## Extract provided
The Little Review, May 1915 (Vol. 2, No. 3)

Part 4

Chapter 44,005 wordsPublic domain

Fortunate one, scented and stinging, rigid myrrh-bud, camphor-flower, sweet and salt—you are wind in our nostrils.

II.

Do the murex-fishers drench you as they pass? Do your roots drag up colour from the sand? Have they slipped gold under you; rivets of gold?

Band of iris-flowers above the waves, you are painted blue, painted like a fresh prow stained among the salt weeds.

H. D. has her limitations, as I said before. They are the most obvious thing about her, except her perfection. But it is so ridiculous to cavil at them, as it would be to deny the loveliness of one of the sea flowers she writes about, because it is not a forest of lofty trees.

To pass from H. D. to Mr. John Gould Fletcher is something in the nature of a shock. It is a good deal like plunging into the ocean from a warm, sunny cliff. One’s ears, and nose, and mouth, are filled with rushing water. One feels in the grasp of an overwhelming power, and one struggles to the surface, breathless, half-drowned, but wholly invigorated.

To drop the figure, these two poems of Mr. Fletcher’s are so full of potentialities, so large in suggestion, that one hardly knows what to say about them. Does _The Blue Symphony_ mean life? I confess I do not know. Is it merely a series of pictures? No, there is a vague undercurrent to the poem which makes that impossible. It is the sort of poem which a mystic might ponder over indefinitely and find new meanings every hour. And yet it is all done with the precision and clearness of the Imagist theory.

It is impossible to give any idea of the poem as a whole by quoting bits of it. But little pieces, even divorced from their context, have that succinct epigrammatic quality which is the stamp of genius. Here are three lines:

I have heard and have seen All the news that has been: Autumn’s gold and Spring’s green!

It is evident in this poem that Mr. Fletcher has been much influenced by the Japanese.

And now the lowest pine-branch Is drawn across the disk of the sun.

is absolutely Japanese. But strangely enough it is a technique got from a study of Japanese painting rather than from Japanese poetry.

## Work instruction 1
From the review passage above, transcribe the text from "Do the murex-fishers" to "but wholly invigorated.".
## Work instruction 2
Answer these questions from the review passage above:
(a) Apart from her perfection, what does the writer call the most obvious thing about H. D.?
(b) To what does the writer liken passing from H. D. to Mr. John Gould Fletcher?
(c) According to the writer, what study did Mr. Fletcher's Japanese technique come from?

## Dataset content
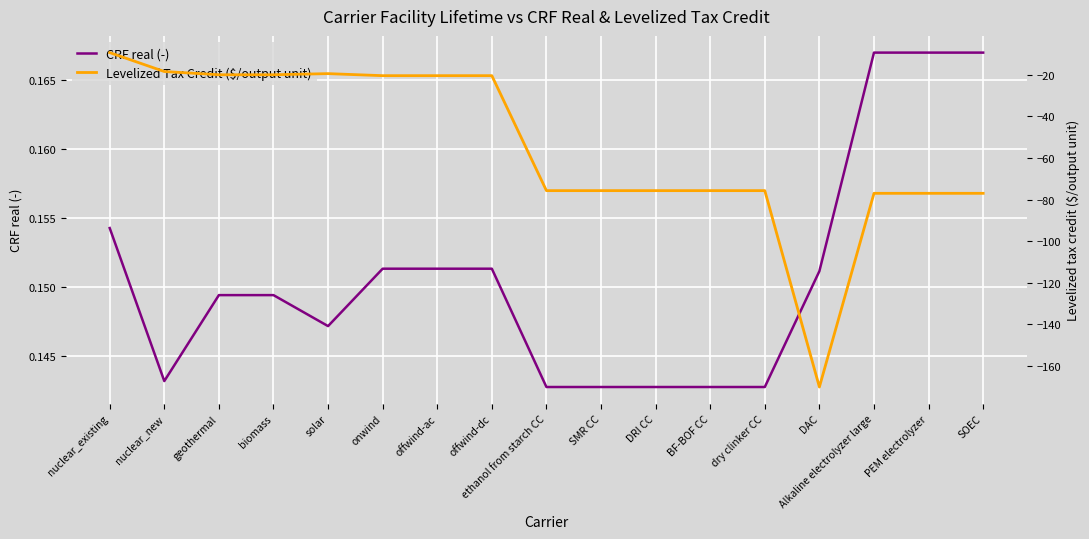

Reading right to left, extract all data points from this chart.

CRF real (-): SOEC=0.2	PEM electrolyzer=0.2	Alkaline electrolyzer large=0.2	DAC=0.2	dry clinker CC=0.1	BF-BOF CC=0.1	DRI CC=0.1	SMR CC=0.1	ethanol from starch CC=0.1	offwind-dc=0.2	offwind-ac=0.2	onwind=0.2	solar=0.1	biomass=0.1	geothermal=0.1	nuclear_new=0.1	nuclear_existing=0.2
Levelized Tax Credit ($/output unit): SOEC=-77.0	PEM electrolyzer=-77.0	Alkaline electrolyzer large=-77.0	DAC=-170.1	dry clinker CC=-75.7	BF-BOF CC=-75.7	DRI CC=-75.7	SMR CC=-75.7	ethanol from starch CC=-75.7	offwind-dc=-20.4	offwind-ac=-20.4	onwind=-20.4	solar=-19.4	biomass=-20.0	geothermal=-20.0	nuclear_new=-18.4	nuclear_existing=-9.3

## Exercise response 1
Do the murex-fishers drench you as they pass? Do your roots drag up colour from the sand? Have they slipped gold under you; rivets of gold?

Band of iris-flowers above the waves, you are painted blue, painted like a fresh prow stained among the salt weeds.

H. D. has her limitations, as I said before. They are the most obvious thing about her, except her perfection. But it is so ridiculous to cavil at them, as it would be to deny the loveliness of one of the sea flowers she writes about, because it is not a forest of lofty trees.

To pass from H. D. to Mr. John Gould Fletcher is something in the nature of a shock. It is a good deal like plunging into the ocean from a warm, sunny cliff. One’s ears, and nose, and mouth, are filled with rushing water. One feels in the grasp of an overwhelming power, and one struggles to the surface, breathless, half-drowned, but wholly invigorated.

## Exercise response 2
(a) Her limitations.
(b) Plunging into the ocean from a warm, sunny cliff.
(c) A study of Japanese painting rather than Japanese poetry.